What you will do →
Wherever the word "published" shows up in the data, report the line it sits in.

** Opening Data for this exercise block **

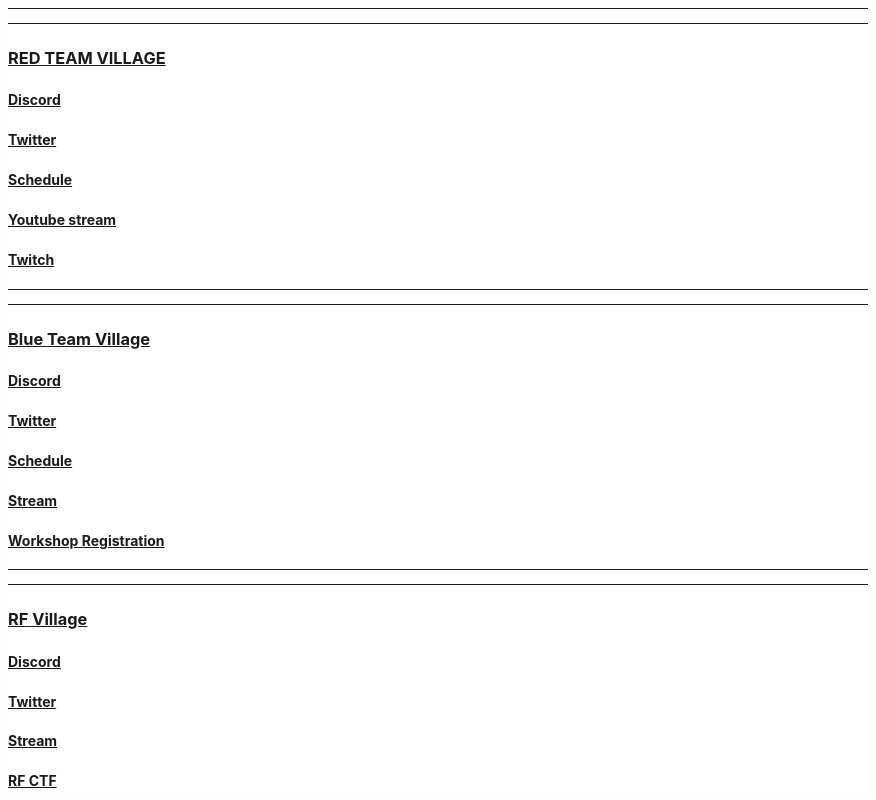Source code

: * * *
* * *
### [RED TEAM VILLAGE](https://redteamvillage.io)
#### [Discord](https://discord.com/invite/BXf3Bz6U2H)
#### [Twitter](https://twitter.com/RedTeamVillage_)
#### [Schedule](https://redteamvillage.io/schedule.html)
#### [Youtube stream](https://www.youtube.com/redteamvillage)
#### [Twitch](https://www.twitch.tv/redteamvillage)


* * *
* * *

### [Blue Team Village](https://dc29.blueteamvillage.org/call-for-content-2021/schedule/)
#### [Discord](discord.gg/BlueTeamVillage)
#### [Twitter](https://twitter.com/BlueTeamVillage)
#### [Schedule](https://dc29.blueteamvillage.org/call-for-content-2021/schedule/)
#### [Stream](https://twitch.tv/blueteamvillage )
#### [Workshop Registration](https://www.eventbrite.com/o/blue-team-village-at-def-con-23237171494)

* * *
* * *

### [RF Village](https://rfhackers.com/)
#### [Discord](https://discord.gg/4SB9gawaHn)
#### [Twitter](https://twitter.com/rfhackers)
#### [Stream](https://www.youtube.com/channel/UCiLDNuFNL_is1y58nQoDkbg)
#### [RF CTF](https://scoreboard.rfhackers.com/)
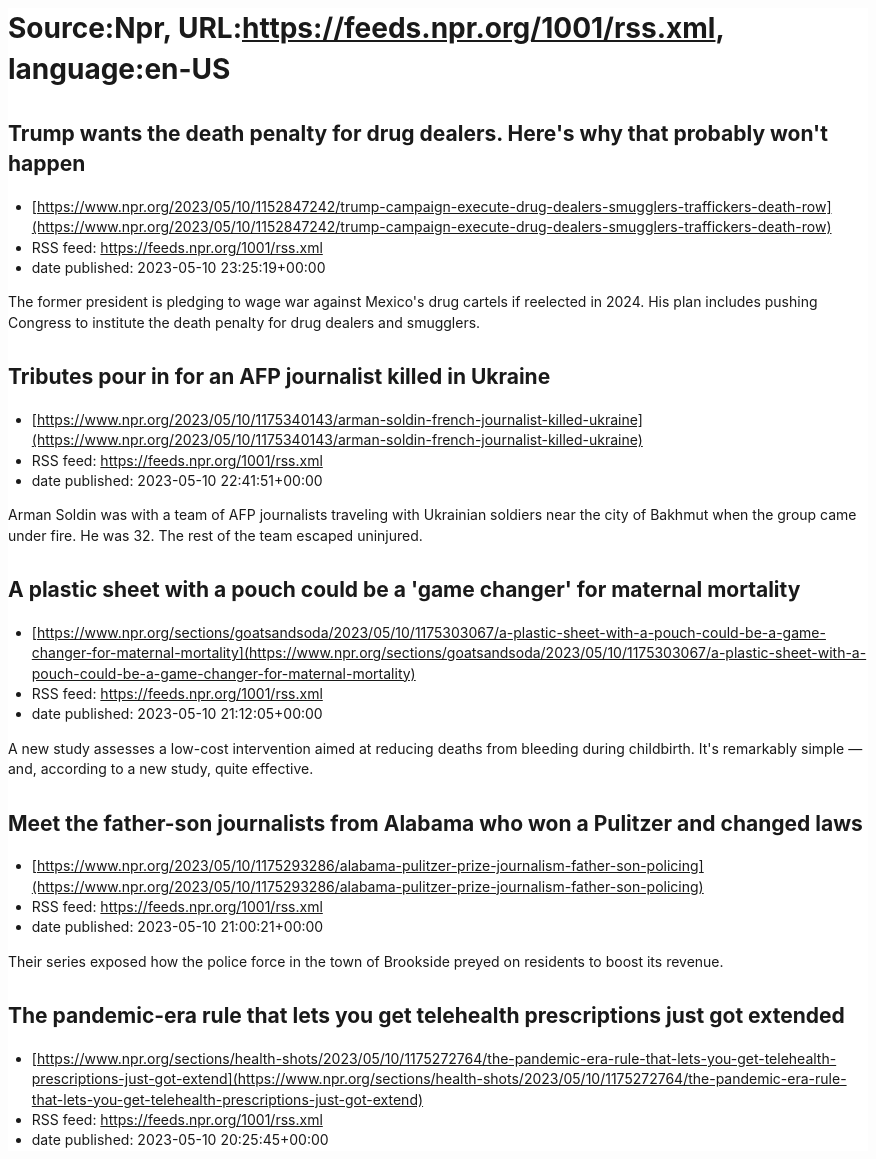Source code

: # Source:Npr, URL:https://feeds.npr.org/1001/rss.xml, language:en-US

## Trump wants the death penalty for drug dealers. Here's why that probably won't happen
 - [https://www.npr.org/2023/05/10/1152847242/trump-campaign-execute-drug-dealers-smugglers-traffickers-death-row](https://www.npr.org/2023/05/10/1152847242/trump-campaign-execute-drug-dealers-smugglers-traffickers-death-row)
 - RSS feed: https://feeds.npr.org/1001/rss.xml
 - date published: 2023-05-10 23:25:19+00:00

The former president is pledging to wage war against Mexico's drug cartels if reelected in 2024. His plan includes pushing Congress to institute the death penalty for drug dealers and smugglers.

## Tributes pour in for an AFP journalist killed in Ukraine
 - [https://www.npr.org/2023/05/10/1175340143/arman-soldin-french-journalist-killed-ukraine](https://www.npr.org/2023/05/10/1175340143/arman-soldin-french-journalist-killed-ukraine)
 - RSS feed: https://feeds.npr.org/1001/rss.xml
 - date published: 2023-05-10 22:41:51+00:00

Arman Soldin was with a team of AFP journalists traveling with Ukrainian soldiers near the city of Bakhmut when the group came under fire. He was 32. The rest of the team escaped uninjured.

## A plastic sheet with a pouch could be a 'game changer' for maternal mortality
 - [https://www.npr.org/sections/goatsandsoda/2023/05/10/1175303067/a-plastic-sheet-with-a-pouch-could-be-a-game-changer-for-maternal-mortality](https://www.npr.org/sections/goatsandsoda/2023/05/10/1175303067/a-plastic-sheet-with-a-pouch-could-be-a-game-changer-for-maternal-mortality)
 - RSS feed: https://feeds.npr.org/1001/rss.xml
 - date published: 2023-05-10 21:12:05+00:00

A new study assesses a low-cost intervention aimed at reducing deaths from bleeding during childbirth. It's remarkably simple — and, according to a new study, quite effective.

## Meet the father-son journalists from Alabama who won a Pulitzer and changed laws
 - [https://www.npr.org/2023/05/10/1175293286/alabama-pulitzer-prize-journalism-father-son-policing](https://www.npr.org/2023/05/10/1175293286/alabama-pulitzer-prize-journalism-father-son-policing)
 - RSS feed: https://feeds.npr.org/1001/rss.xml
 - date published: 2023-05-10 21:00:21+00:00

Their series exposed how the police force in the town of Brookside preyed on residents to boost its revenue.

## The pandemic-era rule that lets you get telehealth prescriptions just got extended
 - [https://www.npr.org/sections/health-shots/2023/05/10/1175272764/the-pandemic-era-rule-that-lets-you-get-telehealth-prescriptions-just-got-extend](https://www.npr.org/sections/health-shots/2023/05/10/1175272764/the-pandemic-era-rule-that-lets-you-get-telehealth-prescriptions-just-got-extend)
 - RSS feed: https://feeds.npr.org/1001/rss.xml
 - date published: 2023-05-10 20:25:45+00:00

** Closing Data for this exercise block **

Result for this task →
 - date published: 2023-05-10 23:25:19+00:00
 - date published: 2023-05-10 22:41:51+00:00
 - date published: 2023-05-10 21:12:05+00:00
 - date published: 2023-05-10 21:00:21+00:00
 - date published: 2023-05-10 20:25:45+00:00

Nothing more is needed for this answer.